Personal approach dealing with primary prevention and underlying causality through a whole-person perspective. Based on five principles:

  1. Energy fields and dynamics – stress, toxic environments, cultural isolation and nutritional imbalance can disrupt our energy field.
  2. Interconnectedness – all communication is an orchestrated network of interconnected messenger pathways and signalling systems and not autonomous or in isolation.
  3. Patient-centred – honours each person’s unique history, culture, beliefs and story.
  4. Biochemical availability – recognises the importance and variation of metabolic function deriving from genetics, epigenetics, strengths and vulnerabilities unique to each individual.
  5. Health and wellness is a continuum – our human capacity seeks to identify, restore and support our innate resilience and reserve to enhance wellbeing and healing throughout life.
Component 4: Awareness and choice

Knowledge and self-regulation skills of mindfulness, cultivating the qualities of loving kindness, calmness, concentration and insight.

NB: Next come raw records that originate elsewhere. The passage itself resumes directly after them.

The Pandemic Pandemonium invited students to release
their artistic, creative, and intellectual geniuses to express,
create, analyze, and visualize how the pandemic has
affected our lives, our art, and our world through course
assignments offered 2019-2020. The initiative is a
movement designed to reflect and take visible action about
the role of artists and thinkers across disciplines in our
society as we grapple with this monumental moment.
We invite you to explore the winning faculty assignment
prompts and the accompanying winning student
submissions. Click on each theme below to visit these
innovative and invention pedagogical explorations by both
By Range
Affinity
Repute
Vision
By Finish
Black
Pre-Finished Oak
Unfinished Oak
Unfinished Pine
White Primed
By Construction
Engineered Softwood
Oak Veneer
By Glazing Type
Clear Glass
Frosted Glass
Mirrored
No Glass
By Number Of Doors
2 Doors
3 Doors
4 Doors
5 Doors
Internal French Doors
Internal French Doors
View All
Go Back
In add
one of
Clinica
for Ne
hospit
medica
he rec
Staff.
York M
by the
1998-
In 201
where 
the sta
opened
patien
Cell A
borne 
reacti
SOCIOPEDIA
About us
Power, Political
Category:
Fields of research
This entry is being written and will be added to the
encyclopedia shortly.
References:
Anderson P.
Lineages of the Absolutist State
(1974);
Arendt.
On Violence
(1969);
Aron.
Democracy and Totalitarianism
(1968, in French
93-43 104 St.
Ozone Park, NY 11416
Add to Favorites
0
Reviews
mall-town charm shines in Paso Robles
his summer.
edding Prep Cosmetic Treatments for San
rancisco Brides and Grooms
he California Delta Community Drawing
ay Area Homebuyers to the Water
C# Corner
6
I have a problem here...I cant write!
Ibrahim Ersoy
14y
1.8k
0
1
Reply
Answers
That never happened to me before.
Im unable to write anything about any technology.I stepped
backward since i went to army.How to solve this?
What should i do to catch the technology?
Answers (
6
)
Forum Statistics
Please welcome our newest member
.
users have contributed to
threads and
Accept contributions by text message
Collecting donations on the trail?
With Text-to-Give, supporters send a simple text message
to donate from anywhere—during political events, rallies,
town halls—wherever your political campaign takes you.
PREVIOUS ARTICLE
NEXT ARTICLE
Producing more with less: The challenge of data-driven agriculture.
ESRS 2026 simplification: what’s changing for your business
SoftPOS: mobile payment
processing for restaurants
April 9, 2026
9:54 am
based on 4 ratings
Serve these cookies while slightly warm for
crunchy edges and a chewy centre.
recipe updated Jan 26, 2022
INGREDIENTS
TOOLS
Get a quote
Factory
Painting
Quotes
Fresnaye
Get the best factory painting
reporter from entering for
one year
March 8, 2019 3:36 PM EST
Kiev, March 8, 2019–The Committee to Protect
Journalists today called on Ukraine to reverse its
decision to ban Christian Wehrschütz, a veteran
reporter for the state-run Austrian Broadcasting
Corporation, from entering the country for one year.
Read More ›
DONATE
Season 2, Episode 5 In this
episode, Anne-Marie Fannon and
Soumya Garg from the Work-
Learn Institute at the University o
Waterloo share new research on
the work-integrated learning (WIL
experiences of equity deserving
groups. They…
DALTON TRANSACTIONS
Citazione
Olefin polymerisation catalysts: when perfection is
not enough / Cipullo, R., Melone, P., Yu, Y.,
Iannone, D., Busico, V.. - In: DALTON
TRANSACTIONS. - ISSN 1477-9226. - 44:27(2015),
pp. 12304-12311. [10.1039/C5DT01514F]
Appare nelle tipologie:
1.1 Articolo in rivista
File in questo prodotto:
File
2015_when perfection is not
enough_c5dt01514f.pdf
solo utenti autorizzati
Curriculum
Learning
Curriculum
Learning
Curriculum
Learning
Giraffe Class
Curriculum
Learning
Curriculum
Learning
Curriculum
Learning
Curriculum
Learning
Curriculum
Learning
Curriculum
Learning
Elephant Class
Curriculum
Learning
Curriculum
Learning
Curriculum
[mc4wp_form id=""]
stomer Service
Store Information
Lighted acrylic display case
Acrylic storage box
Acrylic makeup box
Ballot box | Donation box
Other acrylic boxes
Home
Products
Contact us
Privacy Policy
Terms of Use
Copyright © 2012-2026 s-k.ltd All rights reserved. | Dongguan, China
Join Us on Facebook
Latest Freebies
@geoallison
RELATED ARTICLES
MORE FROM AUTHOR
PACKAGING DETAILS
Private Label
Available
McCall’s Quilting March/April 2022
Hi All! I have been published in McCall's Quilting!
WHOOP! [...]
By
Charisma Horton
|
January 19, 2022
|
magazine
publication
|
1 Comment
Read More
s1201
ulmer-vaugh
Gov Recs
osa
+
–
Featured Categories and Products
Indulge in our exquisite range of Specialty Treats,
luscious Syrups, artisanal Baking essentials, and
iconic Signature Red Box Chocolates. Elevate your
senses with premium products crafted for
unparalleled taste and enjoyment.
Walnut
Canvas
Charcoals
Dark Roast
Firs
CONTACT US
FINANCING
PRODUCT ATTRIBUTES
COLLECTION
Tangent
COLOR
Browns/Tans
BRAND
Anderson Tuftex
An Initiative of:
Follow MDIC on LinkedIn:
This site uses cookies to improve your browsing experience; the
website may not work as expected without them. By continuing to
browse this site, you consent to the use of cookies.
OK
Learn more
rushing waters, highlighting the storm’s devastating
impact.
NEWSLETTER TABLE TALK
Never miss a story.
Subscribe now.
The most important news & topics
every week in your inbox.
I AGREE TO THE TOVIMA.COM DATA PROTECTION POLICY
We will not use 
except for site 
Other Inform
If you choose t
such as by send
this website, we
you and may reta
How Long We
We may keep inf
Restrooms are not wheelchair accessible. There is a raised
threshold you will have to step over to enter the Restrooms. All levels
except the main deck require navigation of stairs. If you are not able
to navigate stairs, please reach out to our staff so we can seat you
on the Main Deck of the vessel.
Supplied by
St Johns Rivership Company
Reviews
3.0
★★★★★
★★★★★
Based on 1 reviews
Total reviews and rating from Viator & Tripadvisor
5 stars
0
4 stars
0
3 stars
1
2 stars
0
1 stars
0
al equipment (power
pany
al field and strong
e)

Component 5: Listening with HEART

Healing, energy, awareness, resilience, transformation

Louise Bobbitt, RN, PGDipNurs, INC, is a clinical nurse specialist in oncology at Auckland District Health Board, and an integrative nurse coach and mindfulness-based stillness meditation teacher. [email protected]

References

  1. Dossey, B. M. (2015). Theory of integrative nurse coaching. In B. M. Dossey, S. Luck, & B. G. Schaub (Eds.), Nurse Coaching: Integrative approaches for health and wellbeing (pp. 29-49). International Nurse Coach Association.
  2. Hess, D. R., Dossey, B. M., Southard, M. E., Luck, S., Schaub, B. G., & Bark, L. (2013). The art and science of nurse coaching: A provider’s guide to coaching scope and competencies. Nursesbooks.org

The author received funding from NZNO’s Florence Nightingale Memorial Fund and from the Breast Cancer Foundation NZ to complete her integrative nurse coach certificate program. She thanks Anah Aikman and Heather Leong for their support in preparing this article.